Un fuerte estruendo proveniente del salón causó que el crío se levantara y abandonara el mundo de los sueños de un solo golpe. Gritos desesperados, sonidos que por más que trataba de ignorar permanecían, perturbando sus sentidos. En ese preciso instante descubrió que esa tormenta sería parte de su rutina por un largo tiempo, el sufrimiento no parecía estar dispuesto a abandonarlo. Sin embargo, en medio de sus pensamientos pudo distinguir una voz angelical y etérea, indescriptible e inimaginable; pero era real, él podía sentirlo.

“Puedo oírte, mi niño. Siempre lo he hecho y voy a sacarte de allí muy pronto”.

El chiquillo se levantó de la cama esbozando una sonrisa, tocó sus mejillas tratando de quitar los restos de las gotas que habían inundado sus mejillas hace unos momentos. Los gritos seguían allí, las paredes permanecían tapando los angustiantes secretos de aquella familia, pero aquel chico permanecía con la misma expresión de alegría y tranquilidad en su rostro, porque tenía la esperanza de que todo esto pronto llegaría a su fin.

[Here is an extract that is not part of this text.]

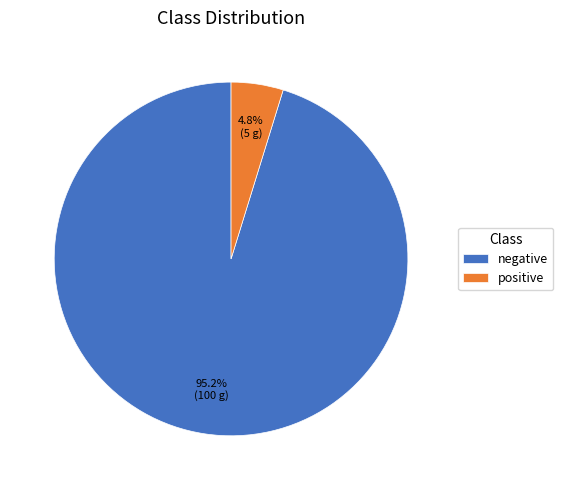

Is it true that positive is 5% of the pie?

True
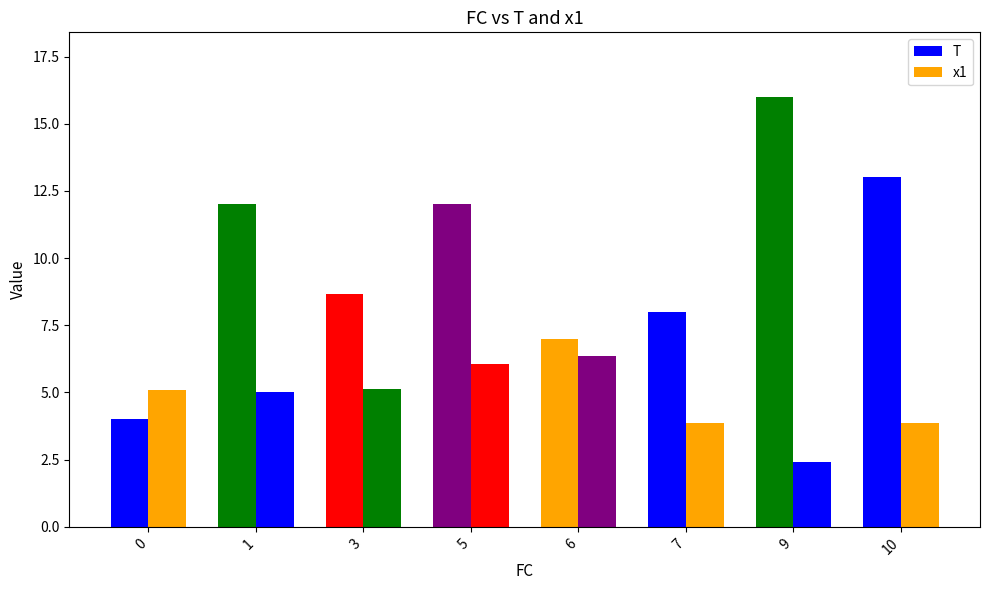

How many data points does each series have?

8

Necesitaba ayuda, cada habitante de ese refugio necesitaba ayuda y él se encargaría de demandarla.

Hablaría, contaría cada secreto que solapaban aquellos recios muros, porque solo así dejaría de doler, solo así sus fantasmas dejarían de atormentarlo, solo así todos serían felices, solo así él también podría ser libre.